Jakarta, 24 Juni 2025 – Dalam rangka memperkuat sistem pengembangan Sumber Daya Manusia (SDM) di bidang Life Cycle Assessment (LCA), Pusat Pengembangan SDM Lingkungan Hidup (PPSDM LH) menyelenggarakan kegiatan Diskusi SKKNI LCA dan Pra-Konvensi KKNI LCA pada Selasa, 24 Juni 2025, bertempat di Nuri Room, Jakarta International Convention Center (JICC), Senayan, Jakarta. Kegiatan ini dihadiri oleh berbagai pemangku kepentingan dari sektor pemerintah, industri, termasuk Pusat Produksi BErsih Nasional (PPBN) yang berperan aktif dalam penguatan kapasitas keberlanjutan nasional. Diskusi ini menjadi bagian penting dari upaya penyusunan kerangka sertifikasi nasional melalui penerapan Standar Kompetensi Kerja Nasional Indonesia (SKKNI) dan Kerangka Kualifikasi Kerja Nasional Indonesia (KKNI) di bidang LCA, sebagai dasar untuk memperkuat kompetensi tenaga kerja yang terlibat dalam penerapan pendekatan siklus hidup dalam kebijakan dan operasional industri.

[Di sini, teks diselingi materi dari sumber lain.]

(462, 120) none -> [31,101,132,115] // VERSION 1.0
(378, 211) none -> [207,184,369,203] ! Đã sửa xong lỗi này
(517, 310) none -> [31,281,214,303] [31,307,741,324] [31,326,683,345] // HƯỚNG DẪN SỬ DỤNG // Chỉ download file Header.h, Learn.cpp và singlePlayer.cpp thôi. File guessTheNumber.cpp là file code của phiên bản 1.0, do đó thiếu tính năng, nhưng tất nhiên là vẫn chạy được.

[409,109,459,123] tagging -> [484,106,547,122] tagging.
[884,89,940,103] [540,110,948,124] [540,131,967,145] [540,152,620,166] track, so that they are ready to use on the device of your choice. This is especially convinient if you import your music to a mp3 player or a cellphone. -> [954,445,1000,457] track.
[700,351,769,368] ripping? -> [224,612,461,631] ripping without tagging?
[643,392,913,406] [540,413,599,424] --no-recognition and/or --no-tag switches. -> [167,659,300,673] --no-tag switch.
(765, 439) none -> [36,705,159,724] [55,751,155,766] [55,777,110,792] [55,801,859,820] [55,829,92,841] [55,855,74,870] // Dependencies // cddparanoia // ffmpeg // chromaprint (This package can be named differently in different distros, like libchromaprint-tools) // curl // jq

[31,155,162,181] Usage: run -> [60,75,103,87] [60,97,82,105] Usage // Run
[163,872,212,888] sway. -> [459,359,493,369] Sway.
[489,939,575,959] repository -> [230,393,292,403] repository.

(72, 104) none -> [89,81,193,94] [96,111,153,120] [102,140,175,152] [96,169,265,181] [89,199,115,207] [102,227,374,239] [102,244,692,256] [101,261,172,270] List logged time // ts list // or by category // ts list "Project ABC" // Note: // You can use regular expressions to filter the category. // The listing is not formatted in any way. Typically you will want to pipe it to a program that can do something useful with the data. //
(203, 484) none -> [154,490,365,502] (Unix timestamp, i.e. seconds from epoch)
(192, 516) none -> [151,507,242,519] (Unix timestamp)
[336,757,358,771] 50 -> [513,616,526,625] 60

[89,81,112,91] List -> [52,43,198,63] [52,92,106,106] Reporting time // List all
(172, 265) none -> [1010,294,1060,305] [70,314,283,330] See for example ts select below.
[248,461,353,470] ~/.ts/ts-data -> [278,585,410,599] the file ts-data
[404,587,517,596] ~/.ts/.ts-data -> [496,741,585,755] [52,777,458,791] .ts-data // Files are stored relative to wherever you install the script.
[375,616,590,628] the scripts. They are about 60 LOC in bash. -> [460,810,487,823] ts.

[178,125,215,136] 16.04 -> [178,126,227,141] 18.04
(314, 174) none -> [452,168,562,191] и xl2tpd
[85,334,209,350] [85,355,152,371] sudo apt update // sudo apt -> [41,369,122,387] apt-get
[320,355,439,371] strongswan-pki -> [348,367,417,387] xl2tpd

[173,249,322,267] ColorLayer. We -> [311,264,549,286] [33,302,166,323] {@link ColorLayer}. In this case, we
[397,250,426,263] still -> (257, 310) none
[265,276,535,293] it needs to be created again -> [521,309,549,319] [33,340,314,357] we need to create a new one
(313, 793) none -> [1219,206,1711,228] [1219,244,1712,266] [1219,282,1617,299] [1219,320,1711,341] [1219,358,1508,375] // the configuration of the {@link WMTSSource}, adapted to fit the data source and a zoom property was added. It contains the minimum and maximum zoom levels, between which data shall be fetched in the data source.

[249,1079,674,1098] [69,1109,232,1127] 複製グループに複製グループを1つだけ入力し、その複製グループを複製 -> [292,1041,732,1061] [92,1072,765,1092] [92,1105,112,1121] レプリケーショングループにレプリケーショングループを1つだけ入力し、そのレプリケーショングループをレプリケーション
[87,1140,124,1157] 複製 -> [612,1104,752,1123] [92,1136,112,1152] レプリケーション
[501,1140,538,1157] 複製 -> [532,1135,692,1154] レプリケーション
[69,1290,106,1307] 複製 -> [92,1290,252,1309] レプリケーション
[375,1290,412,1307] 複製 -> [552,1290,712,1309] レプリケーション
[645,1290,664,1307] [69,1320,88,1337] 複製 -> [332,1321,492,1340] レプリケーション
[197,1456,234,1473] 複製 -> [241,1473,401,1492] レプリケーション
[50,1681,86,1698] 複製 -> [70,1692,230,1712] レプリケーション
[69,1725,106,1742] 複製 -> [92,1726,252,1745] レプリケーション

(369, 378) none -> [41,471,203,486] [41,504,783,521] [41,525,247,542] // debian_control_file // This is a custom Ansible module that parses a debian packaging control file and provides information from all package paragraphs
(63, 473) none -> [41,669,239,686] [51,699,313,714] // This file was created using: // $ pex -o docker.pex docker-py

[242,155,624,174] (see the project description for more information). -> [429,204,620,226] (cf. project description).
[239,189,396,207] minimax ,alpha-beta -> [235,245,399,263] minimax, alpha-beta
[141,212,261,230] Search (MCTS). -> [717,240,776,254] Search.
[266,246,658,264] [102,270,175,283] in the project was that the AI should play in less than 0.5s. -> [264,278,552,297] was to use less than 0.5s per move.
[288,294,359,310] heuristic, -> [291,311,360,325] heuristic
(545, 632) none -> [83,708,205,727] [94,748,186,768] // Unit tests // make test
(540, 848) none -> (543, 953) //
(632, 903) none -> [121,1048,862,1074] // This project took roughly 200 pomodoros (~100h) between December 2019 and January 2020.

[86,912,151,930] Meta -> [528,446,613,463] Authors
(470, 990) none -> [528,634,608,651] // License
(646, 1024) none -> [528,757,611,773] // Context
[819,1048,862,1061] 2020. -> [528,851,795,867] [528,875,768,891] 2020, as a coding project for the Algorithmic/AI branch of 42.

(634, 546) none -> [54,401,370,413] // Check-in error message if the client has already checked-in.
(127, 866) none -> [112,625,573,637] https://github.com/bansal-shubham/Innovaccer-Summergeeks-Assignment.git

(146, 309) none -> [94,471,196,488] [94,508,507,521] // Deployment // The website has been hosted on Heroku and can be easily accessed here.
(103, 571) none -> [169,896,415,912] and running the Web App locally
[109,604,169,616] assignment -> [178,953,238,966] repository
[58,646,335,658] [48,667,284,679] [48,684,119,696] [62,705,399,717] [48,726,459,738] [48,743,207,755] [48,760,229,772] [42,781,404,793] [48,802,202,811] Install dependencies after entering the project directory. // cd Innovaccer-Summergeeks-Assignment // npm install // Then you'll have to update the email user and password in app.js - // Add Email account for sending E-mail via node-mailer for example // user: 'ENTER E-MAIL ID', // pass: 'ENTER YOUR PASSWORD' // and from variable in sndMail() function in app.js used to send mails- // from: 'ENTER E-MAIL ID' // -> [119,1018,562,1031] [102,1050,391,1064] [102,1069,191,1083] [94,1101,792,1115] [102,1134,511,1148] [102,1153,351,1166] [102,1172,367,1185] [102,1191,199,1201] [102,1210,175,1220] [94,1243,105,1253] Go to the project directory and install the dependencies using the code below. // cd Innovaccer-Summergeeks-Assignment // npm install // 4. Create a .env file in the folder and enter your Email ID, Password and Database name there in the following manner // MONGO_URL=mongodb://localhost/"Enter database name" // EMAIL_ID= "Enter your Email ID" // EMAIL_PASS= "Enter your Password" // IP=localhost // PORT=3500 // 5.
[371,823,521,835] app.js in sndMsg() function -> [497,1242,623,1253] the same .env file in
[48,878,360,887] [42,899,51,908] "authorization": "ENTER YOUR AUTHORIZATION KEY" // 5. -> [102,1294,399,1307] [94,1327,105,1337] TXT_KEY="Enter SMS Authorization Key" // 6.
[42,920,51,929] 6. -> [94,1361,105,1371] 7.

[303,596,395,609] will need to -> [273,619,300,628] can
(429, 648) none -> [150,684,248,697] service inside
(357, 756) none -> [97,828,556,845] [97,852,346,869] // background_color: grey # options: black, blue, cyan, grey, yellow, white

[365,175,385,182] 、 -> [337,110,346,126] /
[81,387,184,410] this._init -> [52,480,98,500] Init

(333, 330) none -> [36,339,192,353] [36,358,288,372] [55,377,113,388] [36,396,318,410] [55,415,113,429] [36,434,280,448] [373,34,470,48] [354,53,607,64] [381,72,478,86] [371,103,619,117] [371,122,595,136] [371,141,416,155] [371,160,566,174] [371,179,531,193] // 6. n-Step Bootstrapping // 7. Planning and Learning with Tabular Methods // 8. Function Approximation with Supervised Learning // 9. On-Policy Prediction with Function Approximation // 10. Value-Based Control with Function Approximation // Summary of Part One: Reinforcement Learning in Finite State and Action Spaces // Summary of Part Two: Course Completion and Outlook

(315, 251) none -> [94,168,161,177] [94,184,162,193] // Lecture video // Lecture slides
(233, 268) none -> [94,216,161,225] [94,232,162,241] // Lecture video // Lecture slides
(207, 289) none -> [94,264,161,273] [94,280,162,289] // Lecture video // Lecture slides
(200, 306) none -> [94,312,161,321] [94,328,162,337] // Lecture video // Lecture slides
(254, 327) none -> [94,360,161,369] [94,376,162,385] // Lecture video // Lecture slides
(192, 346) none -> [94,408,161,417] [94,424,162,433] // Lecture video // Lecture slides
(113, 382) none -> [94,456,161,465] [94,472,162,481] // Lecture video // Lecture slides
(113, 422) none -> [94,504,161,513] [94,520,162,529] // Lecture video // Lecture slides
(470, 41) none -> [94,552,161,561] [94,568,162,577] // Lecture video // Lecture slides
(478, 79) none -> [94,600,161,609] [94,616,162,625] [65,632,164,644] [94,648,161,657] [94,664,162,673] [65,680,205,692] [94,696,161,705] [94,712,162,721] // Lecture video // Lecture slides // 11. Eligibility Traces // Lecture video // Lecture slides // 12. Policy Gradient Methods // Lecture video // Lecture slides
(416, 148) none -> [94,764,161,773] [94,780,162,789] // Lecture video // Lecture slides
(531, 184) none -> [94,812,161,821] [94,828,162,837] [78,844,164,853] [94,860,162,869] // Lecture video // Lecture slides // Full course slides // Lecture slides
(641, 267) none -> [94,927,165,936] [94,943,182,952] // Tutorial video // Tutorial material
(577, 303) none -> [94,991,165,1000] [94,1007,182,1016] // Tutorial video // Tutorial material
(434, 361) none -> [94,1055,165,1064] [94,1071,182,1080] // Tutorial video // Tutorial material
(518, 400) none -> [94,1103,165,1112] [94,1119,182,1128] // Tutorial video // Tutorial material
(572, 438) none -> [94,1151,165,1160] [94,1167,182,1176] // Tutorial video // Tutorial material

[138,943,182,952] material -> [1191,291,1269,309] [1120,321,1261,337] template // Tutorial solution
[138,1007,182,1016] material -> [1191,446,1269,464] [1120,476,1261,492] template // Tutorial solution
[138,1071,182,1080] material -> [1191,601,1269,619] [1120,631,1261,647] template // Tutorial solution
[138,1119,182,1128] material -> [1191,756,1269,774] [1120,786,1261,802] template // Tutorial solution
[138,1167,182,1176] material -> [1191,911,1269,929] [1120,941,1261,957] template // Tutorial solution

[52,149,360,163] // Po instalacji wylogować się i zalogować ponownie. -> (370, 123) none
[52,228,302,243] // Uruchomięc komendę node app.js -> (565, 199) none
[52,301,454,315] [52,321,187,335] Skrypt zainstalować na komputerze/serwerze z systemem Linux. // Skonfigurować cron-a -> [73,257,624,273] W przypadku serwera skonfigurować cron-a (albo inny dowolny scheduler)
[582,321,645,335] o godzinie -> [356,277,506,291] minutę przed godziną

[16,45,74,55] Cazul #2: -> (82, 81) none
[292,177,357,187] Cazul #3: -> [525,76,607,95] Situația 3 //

Salah satu fokus utama dalam diskusi adalah integrasi pendekatan Resource Efficiency and Cleaner Production (RECP) ke dalam pengembangan SKKNI LCA. Pendekatan RECP dipandang penting sebagai bagian dari kompetensi inti praktisi LCA, karena memberikan dasar teknis dan strategis dalam upaya identifikasi efisiensi sumber daya, pengurangan limbah, dan peningkatan kinerja lingkungan pada proses produksi secara menyeluruh. Integrasi ini tidak hanya memperkuat kemampuan teknis dalam menjalankan analisis siklus hidup, tetapi juga menekankan pentingnya keterampilan analitis dalam merumuskan strategi peningkatan efisiensi energi, bahan baku, air, dan pengurangan emisi di sektor industri, yang aplikatif dan relevan bagi kebutuhan nyata di lapangan.

Dalam forum ini, sejumlah pelaku industri dan perwakilan pemerintah turut membagikan pengalaman mereka dalam menerapkan LCA di lingkungan kerja. GRP, misalnya, telah menggunakan LCA untuk menyusun Environmental Product Declaration (EPD) dalam menjawab tuntutan pasar global, dengan pelaksanaan yang difokuskan pada tiga lini produk utama guna mengidentifikasi titik-titik krusial perbaikan. Japfa juga menjelaskan bahwa penerapan LCA mendukung pencapaian target ESG perusahaan serta membuka peluang pembiayaan dan pasar baru, meskipun tantangan dalam investasi, ketersediaan data, dan pemahaman metodologi masih perlu diatasi. Pertamina menuturkan bahwa penerapan LCA awalnya berangkat dari kewajiban pelaporan PROPER, namun kini telah berkembang menjadi dasar dalam pengambilan keputusan strategis, salah satunya melalui penerapan menyeluruh di unit Cilacap untuk mengidentifikasi hotspot pada proses primer, sekunder, dan pendukung. Di sisi lain, Bappenas menjelaskan peran LCA dalam perumusan kebijakan ekonomi sirkular, khususnya dalam menghitung susut dan sisa pangan serta pola konsumsi dalam rantai pasok, dengan tantangan utama meliputi keterbatasan data primer, kapasitas kelembagaan, serta kebutuhan akan regulasi pendorong yang lebih kuat. Strategi penguatan yang didorong meliputi penyusunan basis data nasional, pengembangan pusat pelatihan atau pusat keunggulan, integrasi dengan skema penghargaan seperti Standar Industri Hijau dan Ekolabel, hingga kemungkinan penerapan bentuk LCA yang lebih sederhana dan efisien untuk memperluas cakupan pemanfaatannya.
Dari sisi kesiapan SDM, asosiasi ProLCAS menyampaikan pentingnya skema sertifikasi berbasis KKNI yang mencakup jenjang praktisi, peninjau kritis, dan manajer LCA, serta perlunya penguatan kompetensi lintas sektor, termasuk pendekatan RECP yang semakin relevan seiring meningkatnya tuntutan akan efisiensi dan keberlanjutan. Kolaborasi antara lembaga pemerintah, dunia usaha, dan organisasi profesi menjadi kunci dalam memastikan keberlanjutan proses ini, sekaligus menjadikan LCA sebagai instrumen yang tidak hanya teknis, tetapi juga strategis dalam pengambilan keputusan yang berorientasi pada masa depan.